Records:
——

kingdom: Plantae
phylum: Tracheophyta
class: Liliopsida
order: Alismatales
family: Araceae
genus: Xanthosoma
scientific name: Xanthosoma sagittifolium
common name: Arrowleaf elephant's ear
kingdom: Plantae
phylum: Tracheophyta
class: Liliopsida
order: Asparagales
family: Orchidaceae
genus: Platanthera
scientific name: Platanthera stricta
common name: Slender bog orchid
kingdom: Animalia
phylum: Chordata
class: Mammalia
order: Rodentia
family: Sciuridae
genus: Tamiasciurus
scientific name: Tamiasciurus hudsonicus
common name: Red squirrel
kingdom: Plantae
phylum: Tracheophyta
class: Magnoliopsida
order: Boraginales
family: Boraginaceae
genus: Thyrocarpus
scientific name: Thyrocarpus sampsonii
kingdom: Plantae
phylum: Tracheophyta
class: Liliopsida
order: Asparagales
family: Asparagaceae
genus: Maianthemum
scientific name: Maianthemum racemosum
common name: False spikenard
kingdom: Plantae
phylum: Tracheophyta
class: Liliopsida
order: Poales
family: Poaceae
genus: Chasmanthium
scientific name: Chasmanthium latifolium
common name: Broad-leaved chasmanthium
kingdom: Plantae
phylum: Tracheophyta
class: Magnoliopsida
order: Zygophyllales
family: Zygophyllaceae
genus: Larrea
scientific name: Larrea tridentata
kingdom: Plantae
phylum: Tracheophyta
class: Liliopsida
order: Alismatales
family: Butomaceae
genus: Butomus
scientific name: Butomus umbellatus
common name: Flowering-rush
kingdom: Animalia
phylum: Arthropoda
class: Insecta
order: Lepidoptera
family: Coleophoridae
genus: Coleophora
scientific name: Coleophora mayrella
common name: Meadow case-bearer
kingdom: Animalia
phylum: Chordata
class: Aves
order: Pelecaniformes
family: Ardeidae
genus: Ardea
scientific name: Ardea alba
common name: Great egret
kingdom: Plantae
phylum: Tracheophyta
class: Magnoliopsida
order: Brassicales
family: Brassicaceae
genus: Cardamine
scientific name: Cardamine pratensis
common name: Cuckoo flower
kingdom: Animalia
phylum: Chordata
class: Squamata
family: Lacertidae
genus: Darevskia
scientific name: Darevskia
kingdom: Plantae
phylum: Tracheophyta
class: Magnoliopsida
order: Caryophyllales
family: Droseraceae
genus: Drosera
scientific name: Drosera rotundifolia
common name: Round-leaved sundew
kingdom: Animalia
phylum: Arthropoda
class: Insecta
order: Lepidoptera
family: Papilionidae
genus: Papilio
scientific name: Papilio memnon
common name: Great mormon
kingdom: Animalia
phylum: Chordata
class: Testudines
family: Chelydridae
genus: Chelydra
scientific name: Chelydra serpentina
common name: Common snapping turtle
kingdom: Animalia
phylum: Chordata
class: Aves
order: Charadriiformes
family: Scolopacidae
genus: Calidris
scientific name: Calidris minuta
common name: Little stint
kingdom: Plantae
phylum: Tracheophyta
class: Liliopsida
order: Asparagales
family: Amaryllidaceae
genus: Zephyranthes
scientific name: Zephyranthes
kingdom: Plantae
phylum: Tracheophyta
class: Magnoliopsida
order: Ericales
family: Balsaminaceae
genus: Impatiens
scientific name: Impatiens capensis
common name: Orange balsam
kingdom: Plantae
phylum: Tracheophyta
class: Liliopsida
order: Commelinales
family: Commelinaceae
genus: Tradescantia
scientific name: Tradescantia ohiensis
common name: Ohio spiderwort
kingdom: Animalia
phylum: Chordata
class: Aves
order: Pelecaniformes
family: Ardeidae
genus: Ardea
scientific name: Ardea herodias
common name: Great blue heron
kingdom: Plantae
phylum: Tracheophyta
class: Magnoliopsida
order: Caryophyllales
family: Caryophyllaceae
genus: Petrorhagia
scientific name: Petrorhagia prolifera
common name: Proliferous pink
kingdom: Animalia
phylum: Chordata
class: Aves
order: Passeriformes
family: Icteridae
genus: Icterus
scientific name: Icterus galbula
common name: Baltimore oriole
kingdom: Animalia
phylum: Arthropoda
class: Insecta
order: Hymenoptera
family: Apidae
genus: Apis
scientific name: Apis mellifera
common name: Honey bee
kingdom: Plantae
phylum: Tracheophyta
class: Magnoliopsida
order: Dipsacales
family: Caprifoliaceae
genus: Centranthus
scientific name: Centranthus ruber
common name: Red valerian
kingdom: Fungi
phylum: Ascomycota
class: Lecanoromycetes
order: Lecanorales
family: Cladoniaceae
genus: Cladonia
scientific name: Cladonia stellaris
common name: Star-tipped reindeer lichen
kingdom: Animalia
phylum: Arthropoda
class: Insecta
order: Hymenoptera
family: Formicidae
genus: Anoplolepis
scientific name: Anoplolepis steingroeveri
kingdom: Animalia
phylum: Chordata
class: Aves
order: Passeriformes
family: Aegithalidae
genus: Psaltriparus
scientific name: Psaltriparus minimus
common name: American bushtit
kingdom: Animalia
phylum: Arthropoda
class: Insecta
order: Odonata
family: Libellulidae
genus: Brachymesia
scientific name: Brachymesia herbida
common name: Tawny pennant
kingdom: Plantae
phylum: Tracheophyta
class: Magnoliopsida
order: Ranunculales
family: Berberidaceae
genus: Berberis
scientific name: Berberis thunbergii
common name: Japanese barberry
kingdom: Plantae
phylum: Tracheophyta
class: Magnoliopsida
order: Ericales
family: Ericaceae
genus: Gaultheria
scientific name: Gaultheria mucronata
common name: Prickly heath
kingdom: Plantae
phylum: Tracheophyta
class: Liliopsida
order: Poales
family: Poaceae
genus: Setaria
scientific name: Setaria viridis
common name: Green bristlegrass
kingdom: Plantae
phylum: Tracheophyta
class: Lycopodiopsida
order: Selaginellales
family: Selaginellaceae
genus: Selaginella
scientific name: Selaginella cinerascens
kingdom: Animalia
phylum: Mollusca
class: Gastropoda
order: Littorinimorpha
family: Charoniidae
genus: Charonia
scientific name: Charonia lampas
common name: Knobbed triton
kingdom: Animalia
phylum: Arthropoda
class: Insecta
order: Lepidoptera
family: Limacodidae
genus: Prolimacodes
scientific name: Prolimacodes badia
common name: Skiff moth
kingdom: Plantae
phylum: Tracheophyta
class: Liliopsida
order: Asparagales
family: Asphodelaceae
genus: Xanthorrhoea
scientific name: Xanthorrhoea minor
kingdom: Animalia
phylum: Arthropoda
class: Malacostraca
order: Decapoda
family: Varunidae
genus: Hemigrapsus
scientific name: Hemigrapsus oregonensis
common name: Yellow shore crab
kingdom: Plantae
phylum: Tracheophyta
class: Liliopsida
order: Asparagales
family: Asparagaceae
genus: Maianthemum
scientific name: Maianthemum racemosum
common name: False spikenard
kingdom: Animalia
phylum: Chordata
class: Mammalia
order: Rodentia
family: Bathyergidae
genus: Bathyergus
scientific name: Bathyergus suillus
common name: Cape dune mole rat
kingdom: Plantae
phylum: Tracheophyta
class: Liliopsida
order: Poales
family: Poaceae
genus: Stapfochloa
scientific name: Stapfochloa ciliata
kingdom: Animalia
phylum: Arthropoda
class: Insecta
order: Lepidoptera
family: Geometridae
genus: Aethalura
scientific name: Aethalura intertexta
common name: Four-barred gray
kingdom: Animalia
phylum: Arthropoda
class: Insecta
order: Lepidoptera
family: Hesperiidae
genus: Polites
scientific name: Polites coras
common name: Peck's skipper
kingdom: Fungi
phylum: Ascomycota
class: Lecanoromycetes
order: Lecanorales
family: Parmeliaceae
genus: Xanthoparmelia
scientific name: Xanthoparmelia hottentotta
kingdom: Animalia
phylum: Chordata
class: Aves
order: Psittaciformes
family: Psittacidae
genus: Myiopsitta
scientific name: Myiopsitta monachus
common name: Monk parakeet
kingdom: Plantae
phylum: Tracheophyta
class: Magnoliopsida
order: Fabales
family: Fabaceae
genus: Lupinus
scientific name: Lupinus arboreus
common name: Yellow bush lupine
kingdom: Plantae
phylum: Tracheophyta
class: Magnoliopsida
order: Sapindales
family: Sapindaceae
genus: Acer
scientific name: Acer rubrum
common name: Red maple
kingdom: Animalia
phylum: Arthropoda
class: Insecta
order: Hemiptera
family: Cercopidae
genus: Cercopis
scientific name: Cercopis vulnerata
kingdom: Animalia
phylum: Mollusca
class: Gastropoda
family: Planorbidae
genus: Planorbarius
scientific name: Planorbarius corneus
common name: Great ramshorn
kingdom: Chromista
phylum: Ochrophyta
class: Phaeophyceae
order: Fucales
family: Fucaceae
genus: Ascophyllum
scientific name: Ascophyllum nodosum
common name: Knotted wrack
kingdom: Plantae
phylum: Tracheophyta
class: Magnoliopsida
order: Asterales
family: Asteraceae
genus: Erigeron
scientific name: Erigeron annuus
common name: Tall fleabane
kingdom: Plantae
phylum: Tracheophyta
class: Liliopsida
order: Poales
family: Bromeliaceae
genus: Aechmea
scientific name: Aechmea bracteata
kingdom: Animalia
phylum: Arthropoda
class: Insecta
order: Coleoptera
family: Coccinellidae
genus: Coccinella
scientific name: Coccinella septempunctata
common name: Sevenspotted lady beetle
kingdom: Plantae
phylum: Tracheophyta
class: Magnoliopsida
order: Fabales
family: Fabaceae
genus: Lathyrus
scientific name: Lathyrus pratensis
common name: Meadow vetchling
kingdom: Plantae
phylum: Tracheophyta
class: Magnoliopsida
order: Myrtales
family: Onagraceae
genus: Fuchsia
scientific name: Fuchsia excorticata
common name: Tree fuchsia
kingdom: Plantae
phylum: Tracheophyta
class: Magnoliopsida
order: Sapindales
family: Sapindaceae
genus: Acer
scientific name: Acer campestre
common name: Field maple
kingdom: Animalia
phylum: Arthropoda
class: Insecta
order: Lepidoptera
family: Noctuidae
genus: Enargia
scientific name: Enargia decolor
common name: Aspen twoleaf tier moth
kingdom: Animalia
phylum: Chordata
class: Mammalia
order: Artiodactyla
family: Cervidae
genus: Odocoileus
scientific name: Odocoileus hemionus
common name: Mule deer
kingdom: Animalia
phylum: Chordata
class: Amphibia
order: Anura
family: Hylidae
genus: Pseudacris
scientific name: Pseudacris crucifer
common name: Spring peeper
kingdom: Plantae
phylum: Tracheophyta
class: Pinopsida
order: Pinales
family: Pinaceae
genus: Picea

——

• **EXERCISE DETAILS**:
Retype the stretch of lines from the one containing "scientific name: Lupinus arboreus" through the one containing "genus: Cercopis", both included, without any changes.

• **WRITTEN RESPONSE**:
scientific name: Lupinus arboreus
common name: Yellow bush lupine
kingdom: Plantae
phylum: Tracheophyta
class: Magnoliopsida
order: Sapindales
family: Sapindaceae
genus: Acer
scientific name: Acer rubrum
common name: Red maple
kingdom: Animalia
phylum: Arthropoda
class: Insecta
order: Hemiptera
family: Cercopidae
genus: Cercopis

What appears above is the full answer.